Sales of previously owned homes unexpectedly fell in May for a second month as a lack of inventory and elevated asking prices weighed on demand, National Association of Realtors data showed Wednesday.
Contract closings declined 0.4% month-over-month to a 5.43 million annual rate (the estimate was 5.52 million), from a revised 5.45 million (the previous was 5.46 million). The median sales price increased 4.9% year-over-year to a record $264,800. Inventory of available properties fell 6.1% year-over-year to 1.85 million, the lowest May in data.
The drop in sales was led by declines in purchases of single-family homes and cheaper properties, according to NAR, indicating that the market is being driven by those with higher income and financial assets. Purchases fell in three of four regions.

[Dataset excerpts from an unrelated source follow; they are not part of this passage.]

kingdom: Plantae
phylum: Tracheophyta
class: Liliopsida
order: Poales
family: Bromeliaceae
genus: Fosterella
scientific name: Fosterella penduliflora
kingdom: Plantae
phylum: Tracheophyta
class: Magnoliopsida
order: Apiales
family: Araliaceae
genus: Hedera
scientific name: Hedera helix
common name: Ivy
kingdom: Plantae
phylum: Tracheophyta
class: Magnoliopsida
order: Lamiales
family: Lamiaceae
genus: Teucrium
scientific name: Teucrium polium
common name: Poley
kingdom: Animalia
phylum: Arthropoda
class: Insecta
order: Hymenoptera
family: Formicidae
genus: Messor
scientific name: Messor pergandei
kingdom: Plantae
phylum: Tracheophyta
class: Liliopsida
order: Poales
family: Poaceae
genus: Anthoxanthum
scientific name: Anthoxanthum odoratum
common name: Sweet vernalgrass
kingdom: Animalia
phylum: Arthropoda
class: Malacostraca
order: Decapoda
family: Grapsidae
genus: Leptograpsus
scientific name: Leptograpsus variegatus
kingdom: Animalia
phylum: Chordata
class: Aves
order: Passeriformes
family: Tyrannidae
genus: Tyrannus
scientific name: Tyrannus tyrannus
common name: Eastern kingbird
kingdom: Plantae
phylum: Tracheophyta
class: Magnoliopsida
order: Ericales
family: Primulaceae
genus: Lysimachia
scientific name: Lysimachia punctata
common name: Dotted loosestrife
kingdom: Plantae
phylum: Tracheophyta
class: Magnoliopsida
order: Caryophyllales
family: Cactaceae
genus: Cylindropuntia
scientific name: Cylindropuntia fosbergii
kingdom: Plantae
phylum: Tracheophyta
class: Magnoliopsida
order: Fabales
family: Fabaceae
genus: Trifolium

NAR says it remains concerned about a limited supply of available properties that has pushed up housing prices, leaving buyers with fewer options. In May, homes were on the market for an average 26 days, matching last month as the fewest days in records to 2008, the group said.
Sales of lower-cost homes were down from a year ago, while homes priced $250,000 or more were up. NAR last month had said it expects inventories of new homes to increase later this year. Government data on Tuesday showed the fastest pace of housing starts in more than a decade, even though a decline in applications to build suggested some moderation in building in coming months.
While lower taxes are boosting disposable income, higher mortgage rates and slow wage growth remain hurdles for first-time homebuyers. Federal Reserve officials this month raised borrowing costs a quarter point and boosted their outlook for two more increases in 2018.
Existing-home sales account for about 90% of the residential real estate market and are calculated when a contract closes. New-home sales figures, due Monday from the government, are projected to increase slightly. These numbers are tabulated when contracts get signed, making them a timelier indicator despite their smaller market share.
“Affordability challenges are hurting first-time buyers,” Lawrence Yun, NAR’s chief economist, said at a press briefing accompanying the report. Higher prices are “terrific news for homeowners, but not all Americans are owners. They’re feeling left out by the constant outpacing of home-price growth over wage growth.”
“The housing affordability issue is becoming a crisis,” he said.
Realtors “say their seller clients are dealing with a seesaw of emotions when deciding to put their home on the market,” Elizabeth Mendenhall, NAR president and a Realtor in Columbia, Mo., said in a statement. “While they’re thrilled that they will immediately find multiple buyers interested in their listing, many fear they’ll have extreme difficulty finding another home to buy.”
Purchases dropped in three of four regions, led by a 2.3% decrease in the Midwest and a 0.8% drop in the West. At the latest selling pace, supply would last 4.1 months, compared to 4 months in April. The Realtors group considers less than a five months’ supply as consistent with a tight market. Single-family home sales decreased 0.6% last month to an annual rate of 4.81 million. Purchases of condominium and co-op units rose 1.6% to a 620,000 pace. First-time buyers made up 31% of sales, down from 33% a year ago.